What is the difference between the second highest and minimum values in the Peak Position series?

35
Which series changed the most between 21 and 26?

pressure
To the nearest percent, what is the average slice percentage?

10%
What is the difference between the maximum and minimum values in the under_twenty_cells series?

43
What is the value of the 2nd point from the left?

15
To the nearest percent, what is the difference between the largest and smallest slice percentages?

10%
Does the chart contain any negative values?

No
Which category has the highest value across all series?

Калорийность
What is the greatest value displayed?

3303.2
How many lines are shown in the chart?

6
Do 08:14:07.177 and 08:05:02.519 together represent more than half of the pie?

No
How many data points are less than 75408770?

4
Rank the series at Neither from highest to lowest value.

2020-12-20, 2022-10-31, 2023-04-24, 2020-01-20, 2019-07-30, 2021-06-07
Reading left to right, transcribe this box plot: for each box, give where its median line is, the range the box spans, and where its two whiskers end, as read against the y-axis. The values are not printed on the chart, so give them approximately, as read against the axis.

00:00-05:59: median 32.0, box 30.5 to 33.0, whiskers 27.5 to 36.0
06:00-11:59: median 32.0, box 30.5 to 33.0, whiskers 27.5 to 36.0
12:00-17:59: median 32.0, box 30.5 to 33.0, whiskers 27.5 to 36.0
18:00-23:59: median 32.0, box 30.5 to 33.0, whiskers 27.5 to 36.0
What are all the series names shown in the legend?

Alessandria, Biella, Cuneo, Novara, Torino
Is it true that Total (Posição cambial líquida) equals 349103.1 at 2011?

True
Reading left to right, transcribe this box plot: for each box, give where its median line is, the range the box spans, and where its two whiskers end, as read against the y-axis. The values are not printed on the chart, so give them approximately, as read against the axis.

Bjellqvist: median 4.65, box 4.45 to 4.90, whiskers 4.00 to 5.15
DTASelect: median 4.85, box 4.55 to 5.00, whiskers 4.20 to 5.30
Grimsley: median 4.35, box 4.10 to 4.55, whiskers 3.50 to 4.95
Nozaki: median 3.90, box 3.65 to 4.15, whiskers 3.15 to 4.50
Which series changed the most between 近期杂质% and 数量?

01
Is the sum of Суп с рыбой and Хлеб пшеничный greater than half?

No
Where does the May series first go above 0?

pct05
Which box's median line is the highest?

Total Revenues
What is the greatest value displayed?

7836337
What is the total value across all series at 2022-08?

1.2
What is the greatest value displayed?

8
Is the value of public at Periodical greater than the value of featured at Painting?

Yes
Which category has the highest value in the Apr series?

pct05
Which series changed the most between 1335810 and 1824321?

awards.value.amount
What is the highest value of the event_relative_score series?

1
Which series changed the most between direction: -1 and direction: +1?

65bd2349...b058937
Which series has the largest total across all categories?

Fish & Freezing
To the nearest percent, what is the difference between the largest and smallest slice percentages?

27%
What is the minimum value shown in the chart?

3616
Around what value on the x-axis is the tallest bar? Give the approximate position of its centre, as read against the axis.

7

= = = = = = =

TRY IT: Please copy out all of the records above word for word, with every line as it appears and in the same order.

OUTPUT FOR THIS TASK:
What is the difference between the second highest and minimum values in the Peak Position series?

35
Which series changed the most between 21 and 26?

pressure
To the nearest percent, what is the average slice percentage?

10%
What is the difference between the maximum and minimum values in the under_twenty_cells series?

43
What is the value of the 2nd point from the left?

15
To the nearest percent, what is the difference between the largest and smallest slice percentages?

10%
Does the chart contain any negative values?

No
Which category has the highest value across all series?

Калорийность
What is the greatest value displayed?

3303.2
How many lines are shown in the chart?

6
Do 08:14:07.177 and 08:05:02.519 together represent more than half of the pie?

No
How many data points are less than 75408770?

4
Rank the series at Neither from highest to lowest value.

2020-12-20, 2022-10-31, 2023-04-24, 2020-01-20, 2019-07-30, 2021-06-07
Reading left to right, transcribe this box plot: for each box, give where its median line is, the range the box spans, and where its two whiskers end, as read against the y-axis. The values are not printed on the chart, so give them approximately, as read against the axis.

00:00-05:59: median 32.0, box 30.5 to 33.0, whiskers 27.5 to 36.0
06:00-11:59: median 32.0, box 30.5 to 33.0, whiskers 27.5 to 36.0
12:00-17:59: median 32.0, box 30.5 to 33.0, whiskers 27.5 to 36.0
18:00-23:59: median 32.0, box 30.5 to 33.0, whiskers 27.5 to 36.0
What are all the series names shown in the legend?

Alessandria, Biella, Cuneo, Novara, Torino
Is it true that Total (Posição cambial líquida) equals 349103.1 at 2011?

True
Reading left to right, transcribe this box plot: for each box, give where its median line is, the range the box spans, and where its two whiskers end, as read against the y-axis. The values are not printed on the chart, so give them approximately, as read against the axis.

Bjellqvist: median 4.65, box 4.45 to 4.90, whiskers 4.00 to 5.15
DTASelect: median 4.85, box 4.55 to 5.00, whiskers 4.20 to 5.30
Grimsley: median 4.35, box 4.10 to 4.55, whiskers 3.50 to 4.95
Nozaki: median 3.90, box 3.65 to 4.15, whiskers 3.15 to 4.50
Which series changed the most between 近期杂质% and 数量?

01
Is the sum of Суп с рыбой and Хлеб пшеничный greater than half?

No
Where does the May series first go above 0?

pct05
Which box's median line is the highest?

Total Revenues
What is the greatest value displayed?

7836337
What is the total value across all series at 2022-08?

1.2
What is the greatest value displayed?

8
Is the value of public at Periodical greater than the value of featured at Painting?

Yes
Which category has the highest value in the Apr series?

pct05
Which series changed the most between 1335810 and 1824321?

awards.value.amount
What is the highest value of the event_relative_score series?

1
Which series changed the most between direction: -1 and direction: +1?

65bd2349...b058937
Which series has the largest total across all categories?

Fish & Freezing
To the nearest percent, what is the difference between the largest and smallest slice percentages?

27%
What is the minimum value shown in the chart?

3616
Around what value on the x-axis is the tallest bar? Give the approximate position of its centre, as read against the axis.

7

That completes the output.